Nesse sentido, “Formação Econômica do Brasil” é de inclusão obrigatória na lista dos livros indispensáveis para compreender o Brasil, os clássicos de Sérgio Buarque de Holanda, Caio Prado Júnior, Gilberto Freyre, aos quais se devem acrescentar, sem hesitação, não só o trabalho de Furtado, mas também “Os Donos do Poder”, de Raimundo Faoro. Francisco de Oliveira assinalou mesmo um aspecto original. Enquanto as obras anteriores explicaram e “construíram” o país do passado, a de Celso explicava e “construía” o Brasil dos seus dias: era contemporânea de sua própria construção.

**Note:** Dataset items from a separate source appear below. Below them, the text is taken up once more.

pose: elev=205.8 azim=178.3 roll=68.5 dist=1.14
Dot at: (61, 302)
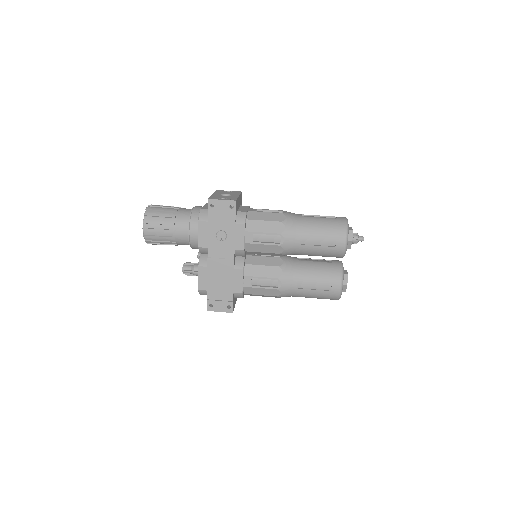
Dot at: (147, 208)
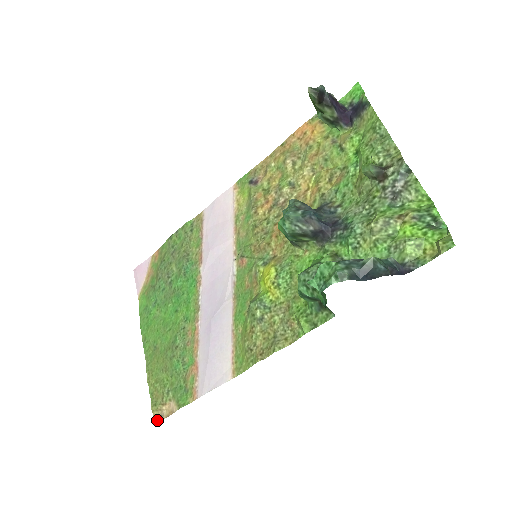
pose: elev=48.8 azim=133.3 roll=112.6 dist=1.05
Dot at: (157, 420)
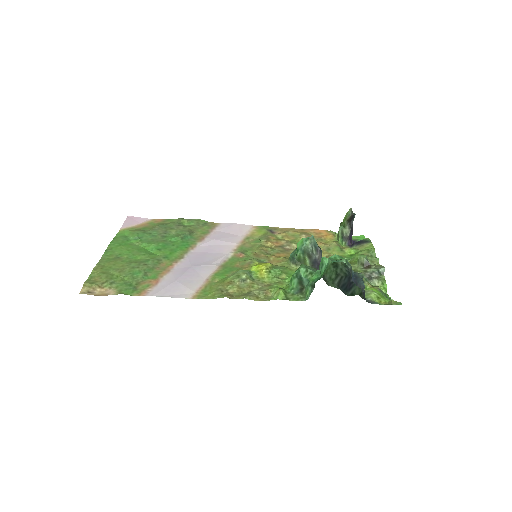
Dot at: (83, 293)
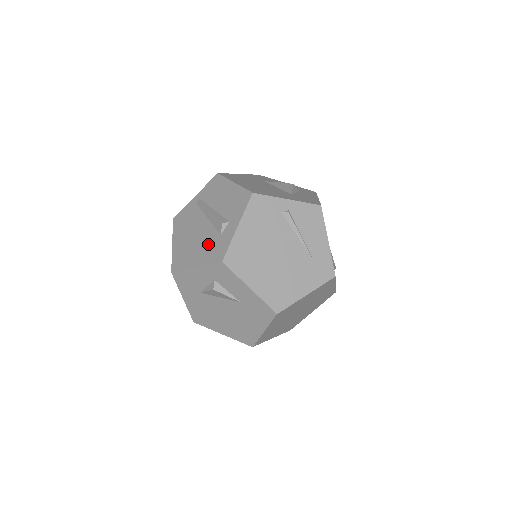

Ninguém, na verdade, tem sido mais capaz de captar o significado oculto a muitos outros de fenômenos como a globalização econômica. Já em 1992, indagava ele em “A Construção Interrompida”: “Como desconhecer que o esvaziamento dos sistemas decisórios nacionais será de consequências imprevisíveis para a ordenação política de vastas áreas do mundo, em particular para os países subdesenvolvidos de grande área territorial e profundas disparidades regionais de renda, como é o Brasil?”.
Alertava, então, que, em país ainda em formação, “a predominância da lógica das empresas transnacionais na ordenação das atividades econômicas conduzirá quase necessariamente a tensões inter-regionais, (…) à formação de bolsões de miséria, tudo apontando para a inviabilização do país como projeto nacional”.

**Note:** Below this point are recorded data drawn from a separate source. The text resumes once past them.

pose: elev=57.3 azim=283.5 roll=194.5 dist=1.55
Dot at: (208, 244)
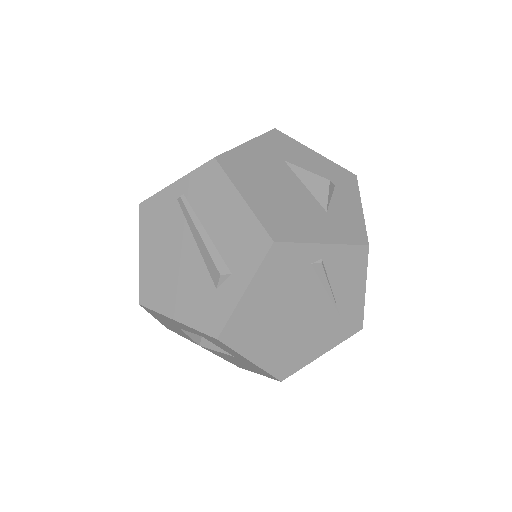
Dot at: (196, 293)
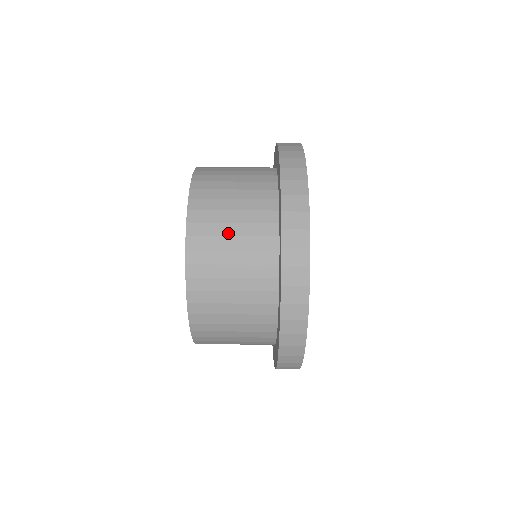
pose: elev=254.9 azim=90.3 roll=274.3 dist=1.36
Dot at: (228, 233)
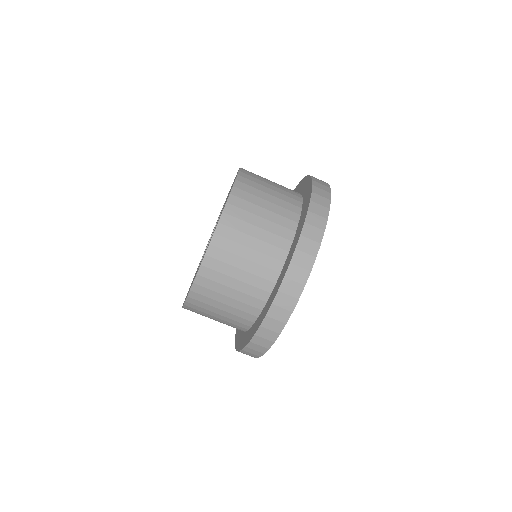
Dot at: (219, 307)
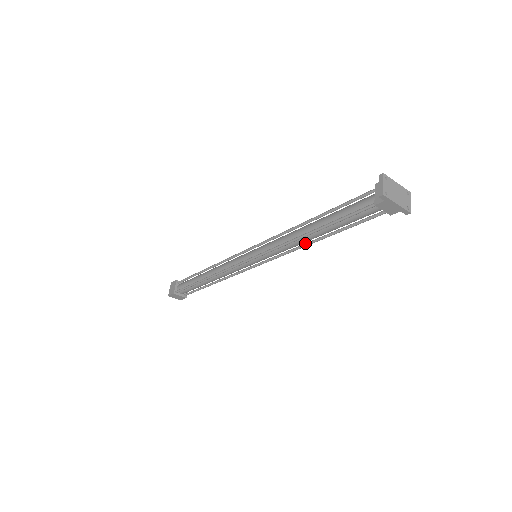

Em “Reflexões sobre a Crise Brasileira”, texto que leu em São Paulo na quarta-feira, volta a advertir que “países com acentuadas disparidades sociais são os que mais sofrerão com a globalização”, pois “poderão desagregar-se ou desligar para regimes autoritários como resposta às tensões sociais crescentes”.

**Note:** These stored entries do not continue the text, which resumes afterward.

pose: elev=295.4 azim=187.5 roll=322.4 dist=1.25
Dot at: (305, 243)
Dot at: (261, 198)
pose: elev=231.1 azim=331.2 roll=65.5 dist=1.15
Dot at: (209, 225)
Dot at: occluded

No livro de 1992, a solução para o problema era claramente indicada: “Um sistema econômico nacional não é outra coisa senão a prevalência de critérios políticos que permitem superar a rigidez da lógica econômica na busca do bem-estar coletivo”. Em aplicação da tese, aconselha agora a “voltar à idéia de projeto nacional, recuperando para o mercado interno o centro dinâmico da economia”. O maior obstáculo seria inverter o processo de concentração de renda, “o que somente será feito mediante uma grande mobilização social”, o oposto, portanto, de governos desmobilizadores, como não podem deixar de ser os que se apóiam na conciliação das elites.
A capacidade de antecipação de Furtado e sua profundidade avessa a modismos superficiais e pretensiosos provêm de outro aspecto apontado no seminário pelo professor Octávio Rodriguez. Rejeitando o reducionismo econômico, ele insere firmemente no coração do processo do desenvolvimento as dimensões da cultura e da ética. Não como elementos não-essenciais, a ser adicionados a posteriori, mas como princípios orgânicos cuja ausência desfigura e, em última análise, inviabiliza o verdadeiro desenvolvimento. É aqui que o cacto se converte em flor e o estoicismo do sertanejo de Pombal, o estilo austero, sem gordura, de “faca só lâmina”, deixa aparecer o que está por trás disso tudo: o amor intenso pelo povo brasileiro, amor solidário com seus sofrimentos e orgulhoso de sua capacidade de criar cultura e beleza, apesar das privações. Povo que reconhece em Celso um dos seus, como se viu na consagração das ovações que em todas as etapas desse ciclo de homenagens acolhiam a simples menção do seu nome. E que aplaudiu com entusiasmo as palavras com que ele concluía, dia 14, suas reflexões na Universidade de São Paulo: o Brasil só sobreviverá como nação se se transformar numa sociedade mais justa e preservar sua independência.
Artigo publicado na Folha de S. Paulo em 18/06/2000.